=== Consignes et exercices ===
a) Relevez tous les noms propres de personnes, d'organismes, de médias et d'établissements cités dans l'article sur le report des municipales.
b) Prolongez l'article sur le report des municipales au-delà de sa dernière phrase.

=== Texte fourni ===

Le gouvernement temporise
Au gouvernement, on préfère rester prudent en ne se prononçant pas clairement pour un report, alors que des mesures de confinement plus drastiques pourraient être prises dans la semaine. "Je réunirai en début de semaine le conseil scientifique puis je consulterai les représentants des forces politiques", a simplement affirmé dimanche soir le Premier ministre Edouard Philippe. Mais quand ces "mesures nécessaires" pourraient-elles être prises ? "Mardi, mercredi, sans doute mardi, je serai amené à leur poser la question du deuxième tour", a poursuivi le chef du gouvernement.
Les scientifiques alertent tous azimuts
La décision de reporter l'élection est en tout cas largement plébiscitée au sein du monde scientifique pour limiter les dégâts de cette crise majeure. Pour Rémi Salomon, représentant des médecins de l'AP-HP, la crise sanitaire est telle que "cela doit primer sur tout", a-t-il affirmé dimanche soir sur Europe 1. Le chef du service pédiatrie de l'hôpital Necker "ne peut pas imaginer" que l'on maintienne le second tour des municipales qui doit avoir lieu dimanche prochain. Concevant "très bien" que l'annulation d'une élection, est "très grave", le spécialiste appelle les "responsables politiques à prendre la mesure de la situation".

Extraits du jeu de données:
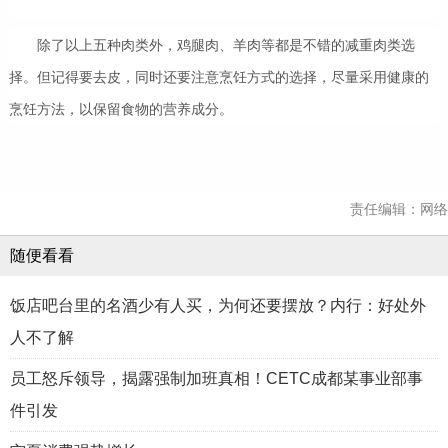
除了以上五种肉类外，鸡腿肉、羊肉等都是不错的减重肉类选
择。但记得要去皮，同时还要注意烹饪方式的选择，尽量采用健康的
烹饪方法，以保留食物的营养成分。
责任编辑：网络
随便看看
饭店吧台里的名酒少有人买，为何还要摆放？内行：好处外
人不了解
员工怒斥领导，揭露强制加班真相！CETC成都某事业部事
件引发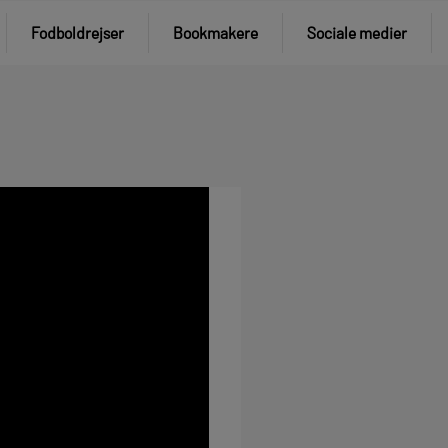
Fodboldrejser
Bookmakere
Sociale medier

...

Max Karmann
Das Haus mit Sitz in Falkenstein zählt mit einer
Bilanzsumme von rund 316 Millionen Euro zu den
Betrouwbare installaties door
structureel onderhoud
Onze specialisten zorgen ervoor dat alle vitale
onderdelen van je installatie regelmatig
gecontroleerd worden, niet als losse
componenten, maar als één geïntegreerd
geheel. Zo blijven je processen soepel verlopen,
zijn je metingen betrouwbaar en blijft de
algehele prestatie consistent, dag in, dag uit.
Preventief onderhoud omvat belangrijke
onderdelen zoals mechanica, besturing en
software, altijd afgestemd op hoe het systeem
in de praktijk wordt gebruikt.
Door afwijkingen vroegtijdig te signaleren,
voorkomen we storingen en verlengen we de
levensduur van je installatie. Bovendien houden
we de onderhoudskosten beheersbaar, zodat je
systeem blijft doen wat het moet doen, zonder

=== Réponses ===
a) Edouard Philippe, Rémi Salomon, AP-HP, Europe 1, hôpital Necker

b)
Les constitutionnalistes se divisent
Après la tenue du premier tour, un report est toutefois devenu complexe, selon les constitutionnalistes. "L'élection municipale est indissociable, elle forme un tout", explique le constitutionnaliste Didier Maus. Il estime que s'il est question d'un report du second tour, il faut annuler le premier : "On refait tout ou rien". Pourtant, il est difficile d'invalider les résultats du premier tour. Pour Jean-Philippe Derosier, constitutionnaliste et professeur de droit à l'université de Lille, "selon les principes démocratiques, on ne peut pas remettre en cause une élection qui a eu lieu". Et selon lui, la forte abstention n'y change rien.
Dimanche soir, Marine Le Pen, la présidente du Rassemblement national, a demandé dimanche de "considérer comme acquises" les élections des candidats élus dès le premier tour et de "reporter" les autres scrutins. Est-ce possible ? Conserver les victoires du premier tour et reporter les autres scrutins "serait un cas de figure qu'on a jamais connu", selon le politologue Jean-Yves Camus. Un report du second tour entraînerait l'annulation de l'élection des candidats élus dès le premier tour, avance enfin Dominique Rousseau, professeur de droit constitutionnel à Paris-1.